* [Aim of the exercise]:
List every line of the entries that contains the string "https", matching case exactly.

Dataset entries
+++

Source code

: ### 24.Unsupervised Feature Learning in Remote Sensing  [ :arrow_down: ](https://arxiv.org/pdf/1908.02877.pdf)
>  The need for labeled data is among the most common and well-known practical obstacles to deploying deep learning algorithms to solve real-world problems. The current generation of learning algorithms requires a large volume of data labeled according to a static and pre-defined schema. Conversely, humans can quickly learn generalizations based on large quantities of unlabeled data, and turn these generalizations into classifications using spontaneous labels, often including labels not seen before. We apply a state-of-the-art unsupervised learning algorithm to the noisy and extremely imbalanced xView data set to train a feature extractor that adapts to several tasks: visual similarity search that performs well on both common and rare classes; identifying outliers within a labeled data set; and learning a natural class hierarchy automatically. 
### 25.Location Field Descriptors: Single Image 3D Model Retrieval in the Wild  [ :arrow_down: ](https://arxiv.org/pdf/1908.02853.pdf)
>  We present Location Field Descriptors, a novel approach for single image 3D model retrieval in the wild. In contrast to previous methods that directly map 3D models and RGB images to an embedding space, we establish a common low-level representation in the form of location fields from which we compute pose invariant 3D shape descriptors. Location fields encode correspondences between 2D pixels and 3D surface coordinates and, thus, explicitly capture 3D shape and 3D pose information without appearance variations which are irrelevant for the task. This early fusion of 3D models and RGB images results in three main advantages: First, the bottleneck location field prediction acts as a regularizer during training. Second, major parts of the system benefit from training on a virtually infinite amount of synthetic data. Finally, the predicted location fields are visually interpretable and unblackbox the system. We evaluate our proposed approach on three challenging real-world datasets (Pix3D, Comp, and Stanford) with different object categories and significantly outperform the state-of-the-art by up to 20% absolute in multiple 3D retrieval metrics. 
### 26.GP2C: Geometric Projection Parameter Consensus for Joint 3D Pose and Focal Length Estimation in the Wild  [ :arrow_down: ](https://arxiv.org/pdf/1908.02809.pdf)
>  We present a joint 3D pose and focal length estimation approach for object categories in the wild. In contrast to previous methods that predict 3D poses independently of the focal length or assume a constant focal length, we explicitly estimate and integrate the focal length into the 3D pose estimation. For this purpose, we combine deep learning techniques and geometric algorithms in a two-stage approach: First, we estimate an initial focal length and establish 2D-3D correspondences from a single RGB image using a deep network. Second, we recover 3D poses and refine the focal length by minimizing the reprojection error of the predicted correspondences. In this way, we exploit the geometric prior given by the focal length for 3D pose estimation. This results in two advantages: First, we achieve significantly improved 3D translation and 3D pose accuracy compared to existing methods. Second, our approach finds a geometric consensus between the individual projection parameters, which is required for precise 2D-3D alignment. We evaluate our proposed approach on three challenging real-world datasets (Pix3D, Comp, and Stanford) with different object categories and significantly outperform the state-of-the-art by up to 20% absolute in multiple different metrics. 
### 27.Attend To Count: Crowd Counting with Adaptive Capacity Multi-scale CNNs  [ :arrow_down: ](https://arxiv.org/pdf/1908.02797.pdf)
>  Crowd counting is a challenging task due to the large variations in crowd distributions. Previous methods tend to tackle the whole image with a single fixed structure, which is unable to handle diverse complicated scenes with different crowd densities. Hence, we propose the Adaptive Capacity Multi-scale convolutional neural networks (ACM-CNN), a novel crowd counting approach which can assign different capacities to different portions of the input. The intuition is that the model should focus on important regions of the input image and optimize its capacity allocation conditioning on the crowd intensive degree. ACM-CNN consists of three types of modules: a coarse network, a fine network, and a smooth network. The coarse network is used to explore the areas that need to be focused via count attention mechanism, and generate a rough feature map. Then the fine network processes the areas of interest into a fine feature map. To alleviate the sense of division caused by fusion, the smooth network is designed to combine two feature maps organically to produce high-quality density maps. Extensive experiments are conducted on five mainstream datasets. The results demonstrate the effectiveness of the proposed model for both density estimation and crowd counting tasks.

+++

* [Response for this exercise]:
: ### 24.Unsupervised Feature Learning in Remote Sensing  [ :arrow_down: ](https://arxiv.org/pdf/1908.02877.pdf)
### 25.Location Field Descriptors: Single Image 3D Model Retrieval in the Wild  [ :arrow_down: ](https://arxiv.org/pdf/1908.02853.pdf)
### 26.GP2C: Geometric Projection Parameter Consensus for Joint 3D Pose and Focal Length Estimation in the Wild  [ :arrow_down: ](https://arxiv.org/pdf/1908.02809.pdf)
### 27.Attend To Count: Crowd Counting with Adaptive Capacity Multi-scale CNNs  [ :arrow_down: ](https://arxiv.org/pdf/1908.02797.pdf)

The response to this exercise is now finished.